> _Exercise requirements_
Every entry below should be transcribed exactly; pictures stay out of the copy.

(Stored items)
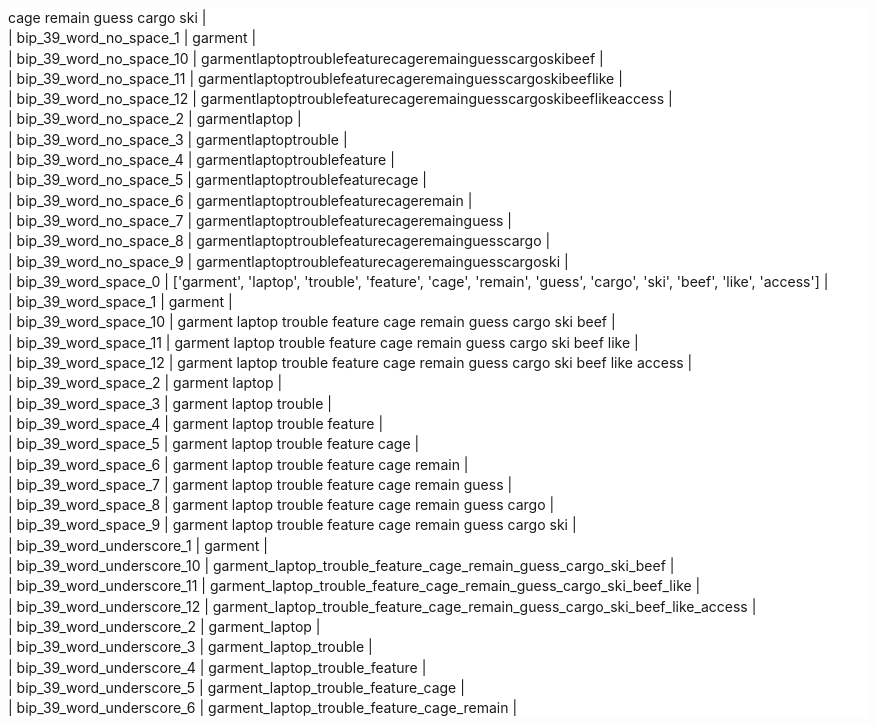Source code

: cage
remain
guess
cargo
ski |  
| bip_39_word_no_space_1 | garment |  
| bip_39_word_no_space_10 | garmentlaptoptroublefeaturecageremainguesscargoskibeef |  
| bip_39_word_no_space_11 | garmentlaptoptroublefeaturecageremainguesscargoskibeeflike |  
| bip_39_word_no_space_12 | garmentlaptoptroublefeaturecageremainguesscargoskibeeflikeaccess |  
| bip_39_word_no_space_2 | garmentlaptop |  
| bip_39_word_no_space_3 | garmentlaptoptrouble |  
| bip_39_word_no_space_4 | garmentlaptoptroublefeature |  
| bip_39_word_no_space_5 | garmentlaptoptroublefeaturecage |  
| bip_39_word_no_space_6 | garmentlaptoptroublefeaturecageremain |  
| bip_39_word_no_space_7 | garmentlaptoptroublefeaturecageremainguess |  
| bip_39_word_no_space_8 | garmentlaptoptroublefeaturecageremainguesscargo |  
| bip_39_word_no_space_9 | garmentlaptoptroublefeaturecageremainguesscargoski |  
| bip_39_word_space_0 | ['garment', 'laptop', 'trouble', 'feature', 'cage', 'remain', 'guess', 'cargo', 'ski', 'beef', 'like', 'access'] |  
| bip_39_word_space_1 | garment |  
| bip_39_word_space_10 | garment laptop trouble feature cage remain guess cargo ski beef |  
| bip_39_word_space_11 | garment laptop trouble feature cage remain guess cargo ski beef like |  
| bip_39_word_space_12 | garment laptop trouble feature cage remain guess cargo ski beef like access |  
| bip_39_word_space_2 | garment laptop |  
| bip_39_word_space_3 | garment laptop trouble |  
| bip_39_word_space_4 | garment laptop trouble feature |  
| bip_39_word_space_5 | garment laptop trouble feature cage |  
| bip_39_word_space_6 | garment laptop trouble feature cage remain |  
| bip_39_word_space_7 | garment laptop trouble feature cage remain guess |  
| bip_39_word_space_8 | garment laptop trouble feature cage remain guess cargo |  
| bip_39_word_space_9 | garment laptop trouble feature cage remain guess cargo ski |  
| bip_39_word_underscore_1 | garment |  
| bip_39_word_underscore_10 | garment_laptop_trouble_feature_cage_remain_guess_cargo_ski_beef |  
| bip_39_word_underscore_11 | garment_laptop_trouble_feature_cage_remain_guess_cargo_ski_beef_like |  
| bip_39_word_underscore_12 | garment_laptop_trouble_feature_cage_remain_guess_cargo_ski_beef_like_access |  
| bip_39_word_underscore_2 | garment_laptop |  
| bip_39_word_underscore_3 | garment_laptop_trouble |  
| bip_39_word_underscore_4 | garment_laptop_trouble_feature |  
| bip_39_word_underscore_5 | garment_laptop_trouble_feature_cage |  
| bip_39_word_underscore_6 | garment_laptop_trouble_feature_cage_remain |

> _Output of the task_
Source code

: cage
remain
guess
cargo
ski |  
| bip_39_word_no_space_1 | garment |  
| bip_39_word_no_space_10 | garmentlaptoptroublefeaturecageremainguesscargoskibeef |  
| bip_39_word_no_space_11 | garmentlaptoptroublefeaturecageremainguesscargoskibeeflike |  
| bip_39_word_no_space_12 | garmentlaptoptroublefeaturecageremainguesscargoskibeeflikeaccess |  
| bip_39_word_no_space_2 | garmentlaptop |  
| bip_39_word_no_space_3 | garmentlaptoptrouble |  
| bip_39_word_no_space_4 | garmentlaptoptroublefeature |  
| bip_39_word_no_space_5 | garmentlaptoptroublefeaturecage |  
| bip_39_word_no_space_6 | garmentlaptoptroublefeaturecageremain |  
| bip_39_word_no_space_7 | garmentlaptoptroublefeaturecageremainguess |  
| bip_39_word_no_space_8 | garmentlaptoptroublefeaturecageremainguesscargo |  
| bip_39_word_no_space_9 | garmentlaptoptroublefeaturecageremainguesscargoski |  
| bip_39_word_space_0 | ['garment', 'laptop', 'trouble', 'feature', 'cage', 'remain', 'guess', 'cargo', 'ski', 'beef', 'like', 'access'] |  
| bip_39_word_space_1 | garment |  
| bip_39_word_space_10 | garment laptop trouble feature cage remain guess cargo ski beef |  
| bip_39_word_space_11 | garment laptop trouble feature cage remain guess cargo ski beef like |  
| bip_39_word_space_12 | garment laptop trouble feature cage remain guess cargo ski beef like access |  
| bip_39_word_space_2 | garment laptop |  
| bip_39_word_space_3 | garment laptop trouble |  
| bip_39_word_space_4 | garment laptop trouble feature |  
| bip_39_word_space_5 | garment laptop trouble feature cage |  
| bip_39_word_space_6 | garment laptop trouble feature cage remain |  
| bip_39_word_space_7 | garment laptop trouble feature cage remain guess |  
| bip_39_word_space_8 | garment laptop trouble feature cage remain guess cargo |  
| bip_39_word_space_9 | garment laptop trouble feature cage remain guess cargo ski |  
| bip_39_word_underscore_1 | garment |  
| bip_39_word_underscore_10 | garment_laptop_trouble_feature_cage_remain_guess_cargo_ski_beef |  
| bip_39_word_underscore_11 | garment_laptop_trouble_feature_cage_remain_guess_cargo_ski_beef_like |  
| bip_39_word_underscore_12 | garment_laptop_trouble_feature_cage_remain_guess_cargo_ski_beef_like_access |  
| bip_39_word_underscore_2 | garment_laptop |  
| bip_39_word_underscore_3 | garment_laptop_trouble |  
| bip_39_word_underscore_4 | garment_laptop_trouble_feature |  
| bip_39_word_underscore_5 | garment_laptop_trouble_feature_cage |  
| bip_39_word_underscore_6 | garment_laptop_trouble_feature_cage_remain |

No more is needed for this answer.